1995 heiratet der angebliche Rockefeller Sandra Boss. Mit einem Stadthaus in Boston und einer Villa in New Hampshire scheint das Paar ein schönes Leben zu führen. Als Tochter Reigh 2001 geboren wird, ist die Freude groß. Während sich der Vater um die Tochter kümmert, geht die erfolgreiche Unternehmensberaterin Sandra immer häufiger auf Geschäftsreisen.

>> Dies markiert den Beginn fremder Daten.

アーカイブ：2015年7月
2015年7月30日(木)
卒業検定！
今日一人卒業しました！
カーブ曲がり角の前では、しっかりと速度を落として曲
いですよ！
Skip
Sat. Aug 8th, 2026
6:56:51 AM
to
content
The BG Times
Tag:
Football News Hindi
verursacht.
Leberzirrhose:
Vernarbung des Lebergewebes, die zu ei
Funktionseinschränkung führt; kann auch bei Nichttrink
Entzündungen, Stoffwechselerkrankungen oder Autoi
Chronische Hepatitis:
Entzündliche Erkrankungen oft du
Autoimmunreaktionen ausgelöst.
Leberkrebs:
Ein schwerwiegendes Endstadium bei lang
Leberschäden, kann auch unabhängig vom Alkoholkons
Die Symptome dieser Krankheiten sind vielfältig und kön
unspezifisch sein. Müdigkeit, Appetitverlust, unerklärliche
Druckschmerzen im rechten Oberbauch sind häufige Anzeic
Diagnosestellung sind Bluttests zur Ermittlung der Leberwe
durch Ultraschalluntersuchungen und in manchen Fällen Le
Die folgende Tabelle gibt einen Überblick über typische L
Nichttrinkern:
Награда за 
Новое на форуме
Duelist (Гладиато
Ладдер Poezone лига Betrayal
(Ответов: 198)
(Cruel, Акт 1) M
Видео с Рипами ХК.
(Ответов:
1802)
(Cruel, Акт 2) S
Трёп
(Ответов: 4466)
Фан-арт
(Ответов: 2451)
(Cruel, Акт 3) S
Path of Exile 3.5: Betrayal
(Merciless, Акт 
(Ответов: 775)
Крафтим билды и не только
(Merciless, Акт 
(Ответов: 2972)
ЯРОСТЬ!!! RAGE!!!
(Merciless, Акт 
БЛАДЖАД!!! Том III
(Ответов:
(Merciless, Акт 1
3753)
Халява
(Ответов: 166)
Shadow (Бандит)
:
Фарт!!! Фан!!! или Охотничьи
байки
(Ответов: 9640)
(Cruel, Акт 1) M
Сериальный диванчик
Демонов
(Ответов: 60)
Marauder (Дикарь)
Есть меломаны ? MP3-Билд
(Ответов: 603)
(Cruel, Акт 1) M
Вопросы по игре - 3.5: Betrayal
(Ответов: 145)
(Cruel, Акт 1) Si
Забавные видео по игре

Als sich das Paar voriges Jahr scheiden lässt, erhält der falsche Rockefeller eine Abfindung von 800 000 Dollar – und Sandra zieht mit Reigh nach London, um dort eine leitende Stelle bei der Consultingfirma McKinsey zu übernehmen. Ende Juli kommen Sandra und Reigh auf Besuch in die USA. Der Vater darf die Kleine zum ersten Mal seit der Scheidung wieder sehen. Während sie eine Straße in Boston hinuntergehen, reißt er seine Tochter plötzlich in einen Geländewagen, lässt sich von einer Bekannten für 500 Dollar nach New York fahren – und verschwindet. Ganz Amerika fiebert um die gesunde Heimkehr des kleinen Mädchens mit den blonden Haaren und den roten Schuhen. Im Fernsehen bittet Mutter Sandra den Vater, das Töchterchen so schnell wie möglich freizulassen. Nach fünf Tagen ist es so weit: Der Vater wird in Baltimore festgenommen.

Ist er wirklich Christian Gerhartsreiter? Oder Christopher Chichester? Laut Fernsehberichten jetteten US-Ermittler gerade nach Deutschland, um die Sache zu klären.

Und Rockefeller? Der hüllt sich weiter in Schweigen.